Python provides a pretty convenient module called heapq
that does that for you. heapq
comes with a cool set of inbuilt functions that you can read more about in the docs. For this short post, I just want to show how you can easily find the smallest and largest items in a collection
Finding the smallest items
Find 3 of the smallest items using the nsmallest
function:
import heapq
numbers = [9, 45, 21, 4, 63, 3, 109]
print(heapq.nsmallest(3, numbers)) # [3, 4, 9]
Also, converting a list into a heap using the heapify
function automatically sets the smallest item as the first:
import heapq
numbers = [9, 45, 21, 4, 63, 3, 109]
heapq.heapify(numbers)
print(numbers)
# Output: [3, 4, 9, 45, 63, 21, 109]
You can then pop from the heap with heappop()
:
heapq.heappop(numbers) # 3
print(numbers)
# Output: [4, 45, 9, 109, 63, 21]
heapq.heappop(numbers) # 4
print(numbers)
# Output: [9, 45, 21, 109, 63]
Finding the largest items
Find 3 of the largest items using the nlargest
function:
import heapq
numbers = [9, 45, 21, 4, 63, 3, 109]
print(heapq.nlargest(3, numbers)) # [109, 63, 45]
A more practical example
import heapq
people = [
{'fname': 'John', 'lname': 'Doe', 'age': 30},
{'fname': 'Jane', 'lname': 'Doe', 'age': 25},
{'fname': 'Janie', 'lname': 'Doe', 'age': 10},
{'fname': 'Jane', 'lname': 'Roe', 'age': 22},
{'fname': 'Johnny', 'lname': 'Doe', 'age': 12},
{'fname': 'John', 'lname': 'Roe', 'age': 45}
]
oldest = heapq.nlargest(2, people, key=lambda s: s['age'])
print(oldest)
# Output: [{'fname': 'John', 'lname': 'Roe', 'age': 45}, {'fname': 'John', 'lname': 'Doe', 'age': 30}]

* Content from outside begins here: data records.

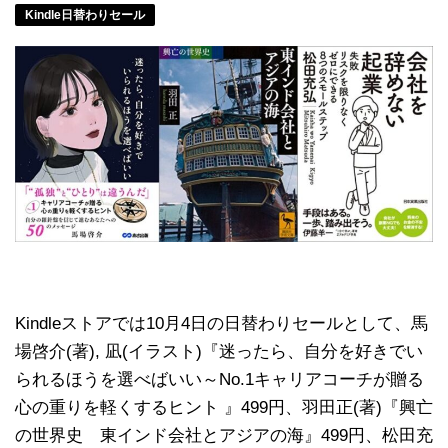
Kindle日替わりセール
Kindleストアでは10月4日の日替わりセールとして、馬
場啓介(著), 凪(イラスト)『迷ったら、自分を好きでい
られるほうを選べばいい～No.1キャリアコーチが贈る
心の重りを軽くするヒント 』499円、羽田正(著)『興亡
の世界史 東インド会社とアジアの海』499円、松田充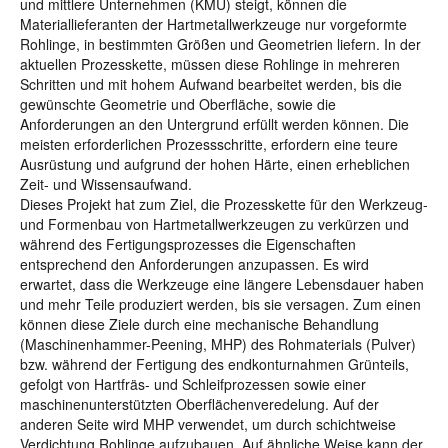
und mittlere Unternehmen (KMU) steigt, können die
Materiallieferanten der Hartmetallwerkzeuge nur vorgeformte
Rohlinge, in bestimmten Größen und Geometrien liefern. In der
aktuellen Prozesskette, müssen diese Rohlinge in mehreren
Schritten und mit hohem Aufwand bearbeitet werden, bis die
gewünschte Geometrie und Oberfläche, sowie die
Anforderungen an den Untergrund erfüllt werden können. Die
meisten erforderlichen Prozessschritte, erfordern eine teure
Ausrüstung und aufgrund der hohen Härte, einen erheblichen
Zeit- und Wissensaufwand.
Dieses Projekt hat zum Ziel, die Prozesskette für den Werkzeug-
und Formenbau von Hartmetallwerkzeugen zu verkürzen und
während des Fertigungsprozesses die Eigenschaften
entsprechend den Anforderungen anzupassen. Es wird
erwartet, dass die Werkzeuge eine längere Lebensdauer haben
und mehr Teile produziert werden, bis sie versagen. Zum einen
können diese Ziele durch eine mechanische Behandlung
(Maschinenhammer-Peening, MHP) des Rohmaterials (Pulver)
bzw. während der Fertigung des endkonturnahmen Grünteils,
gefolgt von Hartfräs- und Schleifprozessen sowie einer
maschinenunterstützten Oberflächenveredelung. Auf der
anderen Seite wird MHP verwendet, um durch schichtweise
Verdichtung Rohlinge aufzubauen. Auf ähnliche Weise kann der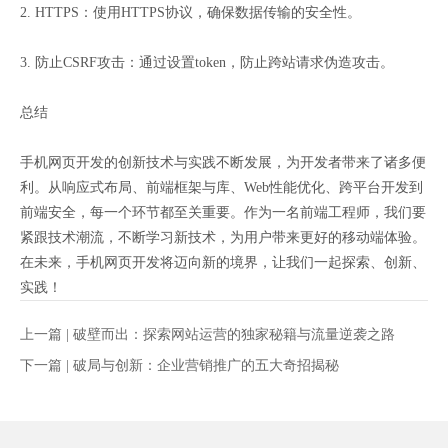
2. HTTPS：使用HTTPS协议，确保数据传输的安全性。
3. 防止CSRF攻击：通过设置token，防止跨站请求伪造攻击。
总结
手机网页开发的创新技术与实践不断发展，为开发者带来了诸多便
利。从响应式布局、前端框架与库、Web性能优化、跨平台开发到
前端安全，每一个环节都至关重要。作为一名前端工程师，我们要
紧跟技术潮流，不断学习新技术，为用户带来更好的移动端体验。
在未来，手机网页开发将迈向新的境界，让我们一起探索、创新、
实践！
上一篇 |
破壁而出：探索网站运营的独家秘籍与流量逆袭之路
下一篇 |
破局与创新：企业营销推广的五大奇招揭秘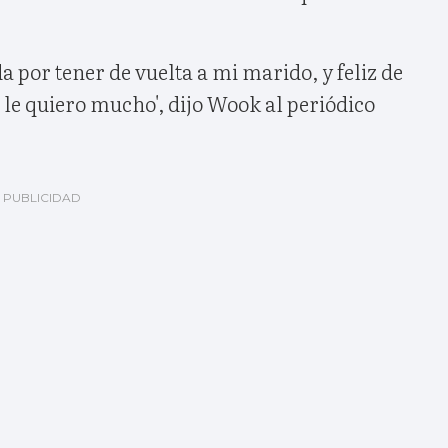
 por tener de vuelta a mi marido, y feliz de
 le quiero mucho', dijo Wook al periódico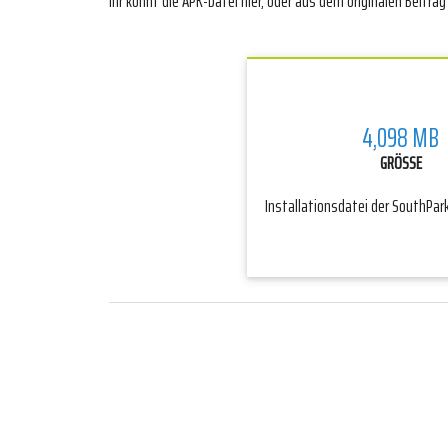
Ihr könnt die APK-Datei hier, oder aus dem originalen Beitra
4,098 MB
GRÖSSE
Installationsdatei der SouthPark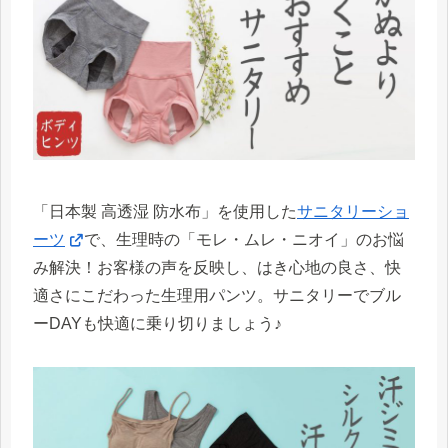
「日本製 高透湿 防水布」を使用した
サニタリーショ
ーツ
で、生理時の「モレ・ムレ・ニオイ」のお悩
み解決！お客様の声を反映し、はき心地の良さ、快
適さにこだわった生理用パンツ。サニタリーでブル
ーDAYも快適に乗り切りましょう♪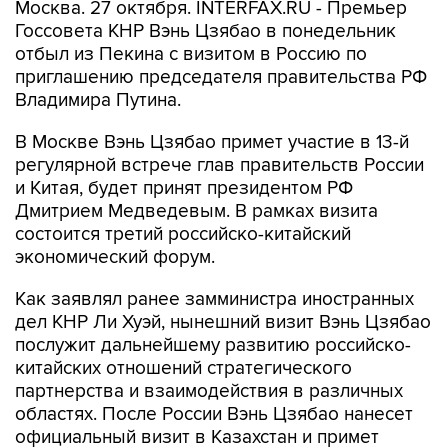
Москва. 27 октября. INTERFAX.RU - Премьер
Госсовета КНР Вэнь Цзябао в понедельник
отбыл из Пекина с визитом в Россию по
приглашению председателя правительства РФ
Владимира Путина.
В Москве Вэнь Цзябао примет участие в 13-й
регулярной встрече глав правительств России
и Китая, будет принят президентом РФ
Дмитрием Медведевым. В рамках визита
состоится третий российско-китайский
экономический форум.
Как заявлял ранее замминистра иностранных
дел КНР Ли Хуэй, нынешний визит Вэнь Цзябао
послужит дальнейшему развитию российско-
китайских отношений стратегического
партнерства и взаимодействия в различных
областях. После России Вэнь Цзябао нанесет
официальный визит в Казахстан и примет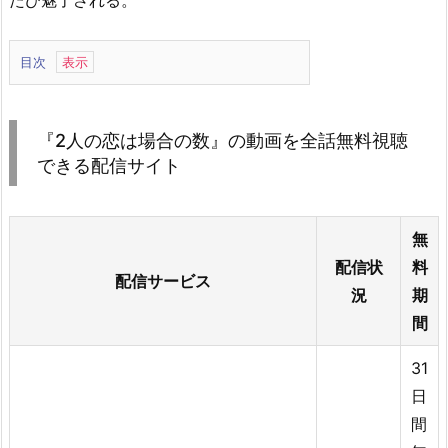
たび魅了される。
目次
1.
『2
人
『2人の恋は場合の数』の動画を全話無料視聴
の
できる配信サイト
恋
は
無
場
合
配信状
料
配信サービス
の
況
期
数』
間
の
動
31
画
日
を
間
全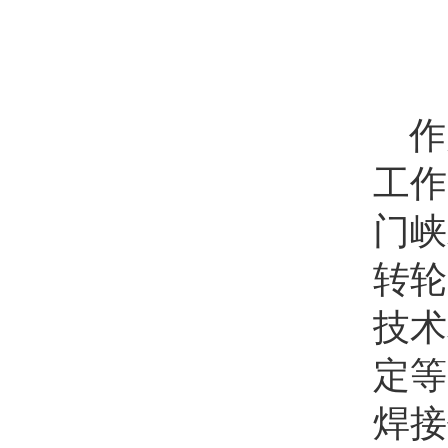
作
工作
门峡
转轮
技术
定等
焊接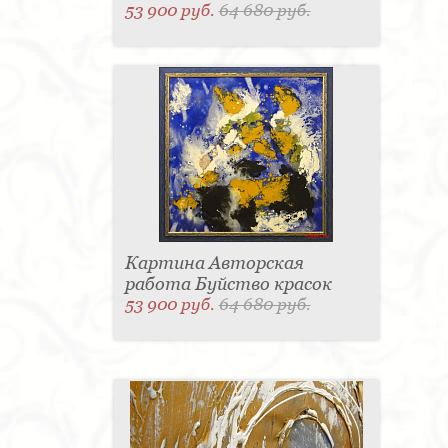
53 900 руб.
64 680 руб.
Картина Авторская
работа Буйство красок
53 900 руб.
64 680 руб.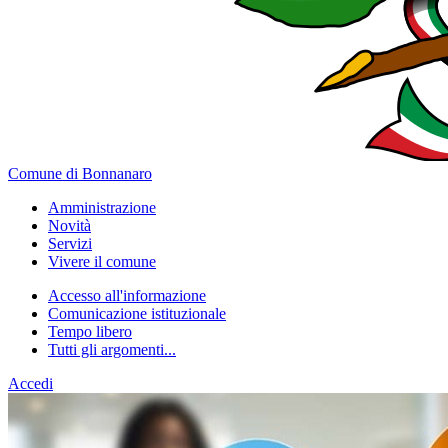
Comune di Bonnanaro
Amministrazione
Novità
Servizi
Vivere il comune
Accesso all'informazione
Comunicazione istituzionale
Tempo libero
Tutti gli argomenti...
Accedi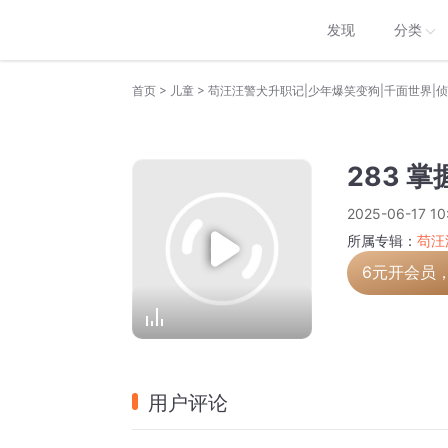
发现
分类
>
>
首页
儿童
苟汪汪警犬升职记|少年爆笑变狗|千面世界|
283 
2025-06-17 10
所属专辑：
苟汪
6元开会员
用户评论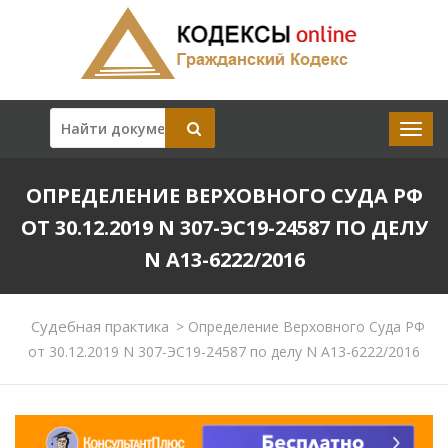
ОПРЕДЕЛЕНИЕ ВЕРХОВНОГО СУДА РФ
ОТ 30.12.2019 N 307-ЭС19-24587 ПО ДЕЛУ
N А13-6222/2016
Судебная практика
>
Определение Верховного Суда РФ
от 30.12.2019 N 307-ЭС19-24587 по делу N А13-6222/2016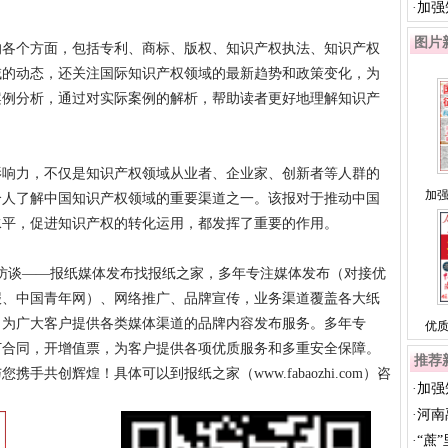
·
加强
知...
图片
的各个方面，包括专利、商标、版权、知识产权执法、知识产权
域的动态，还关注国际知识产权领域的最新趋势和政策变化，为
案例分析，通过对实际案例的解析，帮助读者更好地理解知识产
影响力，不仅是知识产权领域从业者、企业家、创新者等人群的
加
个人了解中国知识产权领域的重要渠道之一。该报对于推动中国
水平，促进知识产权的转化运用，都发挥了重要的作用。
传访谈——报纸媒体发布找报纸之家，多年专注媒体发布（对接优
报、中国青年网）、网络推广、品牌宣传，业务渠道覆盖各大纸
，为广大客户提供各类媒体渠道的品牌内容发布服务。多年专
优
订合同，开增值票，为客户提供各项优质服务和多重安全保障。
推荐
共创辉煌！具体可以到报纸之家（www.fabaozhi.com）咨
·
加强
知...
·
河南
·
“蔗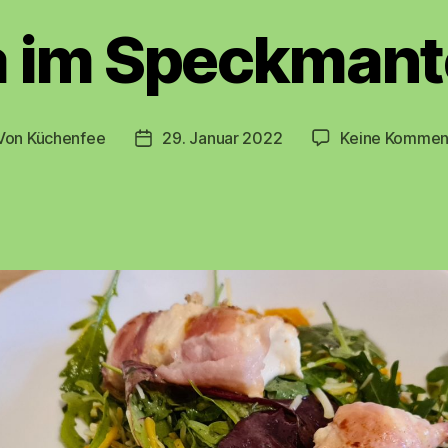
a im Speckmante
Von
Küchenfee
29. Januar 2022
Keine Kommen
tragsautor
Beitragsdatum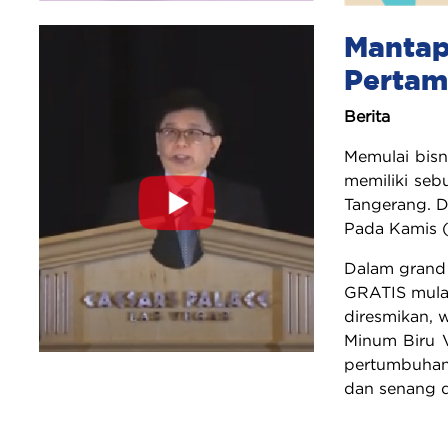
Mantap 
Pertam
Berita
Memulai bisn
memiliki seb
Tangerang. D
Pada Kamis (
Dalam grand 
GRATIS mulai
diresmikan, 
Minum Biru V
pertumbuhan
dan senang 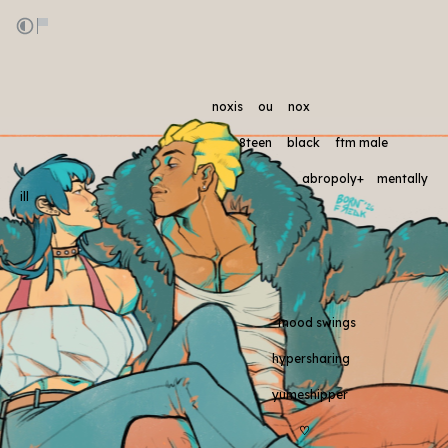
‎‎‎ ‎‎ ‎‎
‎
noxis ou nox
‎
8teen black ftm male
‎
abropoly+ mentally
ill
‎‎‎ ‎‎ ‎‎
‎‎‎ ‎‎ ‎‎
‎‎‎ ‎‎ ‎‎
‎‎‎ ‎‎ ‎‎
‎‎‎ ‎‎ ‎‎
‎
mood swings
‎
hypersharing
‎
yumeshipper
‎
♡︎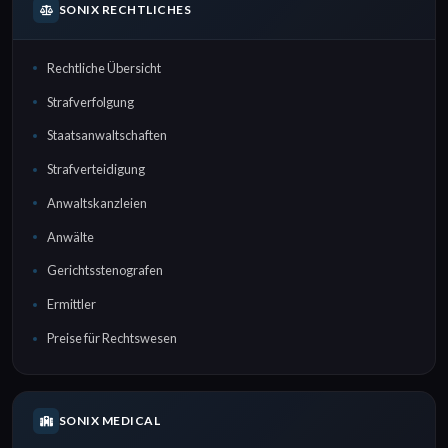
SONIX RECHTLICHES
Rechtliche Übersicht
Strafverfolgung
Staatsanwaltschaften
Strafverteidigung
Anwaltskanzleien
Anwälte
Gerichtsstenografen
Ermittler
Preise für Rechtswesen
SONIX MEDICAL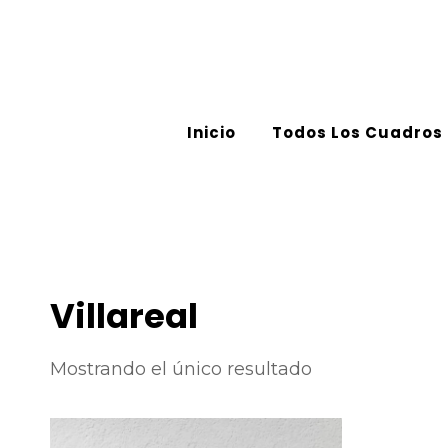
Inicio
Todos Los Cuadros
Villareal
Mostrando el único resultado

youngest = heapq.nsmallest(2, people, key=lambda s: s['age'])
print(youngest)
# Output: [{'fname': 'Janie', 'lname': 'Doe', 'age': 10}, {'fname': 'Johnny', 'lname': 'Doe', 'age': 12}]
It should be noted though that the nsmallest(n, iterable)
and nlargest(n, iterable)
functions perform best for smaller values of n
. For larger values, it is more efficient to use the sorted()
function. Also, when n==1
, it is more efficient to use the builtin min()
and max()
functions.